WORK ORDER A: Transcribe the portion of the biography review of Anna that begins at "To what degree" and ends at "her to speak.".
WORK ORDER B: Carry on writing the review of the biography of Anna, picking up after its final sentence.

Anna is one of the most well-known women in the world. She is deadly serious in her ambitions, and her creation of her own mythology is fascinating. She deserves a more acute analysis of her life. But perhaps she didn’t want it.
To what degree she collaborated in the writing of this book is unclear. It’s not sold as an authorized biography, but it is evident from the staggering 78 pages of footnotes that Anna allowed and encouraged several close to her to speak.
Her friend and garden designer Miranda Brooks is on hand to add a warmth and humanity to the portrait; ex-partner Shelby Bryan, who claims not to recall why they broke up, is quoted on nothing very interesting; colleague Hamish Bowles, whom she has just anointed editor in chief of The World of Interiors, adds his tuppence worth. Tom Ford is one of the only big beasts of fashion to contribute.
While we get some delightful glimpses into her home life, such as her dancing under the disco ball at her Mastic compound on Long Island, there is little examination of her professional skills, or of her weaknesses, from people operating at a similar level. Where were the voices of the photographers who helped her create Vogue? We could have at least heard from those who remained after several, such as Mario Testino, Bruce Weber, and the late Patrick Demarchelier, were unceremoniously turfed out of the Condé Nast world after unproved accusations of sexual impropriety.
She deserves a more acute analysis of her life. But perhaps she didn’t want it.

SOURCE MATERIAL:
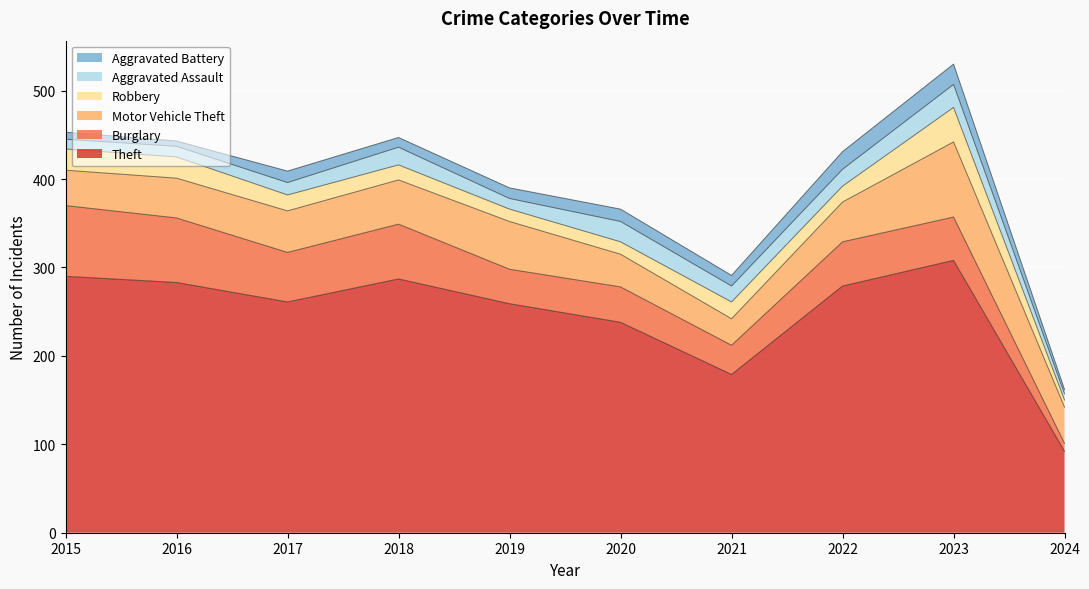

Where is the first local minimum for Aggravated Battery?

2016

RESPONSE BOX A:
To what degree she collaborated in the writing of this book is unclear. It’s not sold as an authorized biography, but it is evident from the staggering 78 pages of footnotes that Anna allowed and encouraged several close to her to speak.

RESPONSE BOX B:
I would have loved to hear what the big-name designers—Giorgio Armani, Ralph Lauren, Donatella Versace—could add to this portrait. Or power-broker C.E.O.’s such as Bernard Arnault and François-Henri Pinault, who sit beside her in the front row. They may have figured that since she’s still the editor of Vogue, silence, in this instance, is the best policy. Or maybe they weren’t asked?
Why did Serena Williams want her advice on how to win at tennis? Why did Hugh Jackman drop by to ask her opinion on casting? Instead, much of the narrative is bulked out by ex-assistants and other former employees whose chief contribution much of the time is that they remember seeing her in tears.
How often she seems to be crying, which is surely strange in a woman who, if this earnestly researched book is to be believed, simply terrifies people. Heaven knows quite why.
Over the 25 years that I edited British Vogue, I found Anna to be intelligent, driven, passionate about her causes, and on many occasions very kind. When I resigned from my position, she sent me a nice message and a few months later another, very empathetic one when my successor was named, understanding that the Le roi est mort, vive le roi moment is always difficult.
Yes, she was brutal when she wanted something for her magazine that conflicted with what I wanted for mine. And she could be mind-numbingly curt veering into all-out rudeness. But I lived to tell the tale after she put the phone down in mid-conversation a couple of times. It wasn’t that bad.
So how did this 70s London girl come to be a figure of such awe? Odell’s book faithfully charts the young Anna’s life, the well-off daughter of Evening Standard editor Charles Wintour and his American wife, Nonie. Anna’s interest in both journalism and politics came from her journalist father, and her less evident but still very present interest in social justice, from her mother.
The trademark fringe, dark glasses and minute attention to her appearance were there from her teens, as was a fascination with magazines and a refusal to think that courtesy much mattered. Even as a relative junior when looking at a young photographer’s portfolio, she wouldn’t bother to go through the usual niceties of finding something pleasant to say before rejecting the work.
I lived to tell the tale after she put the phone down in mid-conversation a couple of times.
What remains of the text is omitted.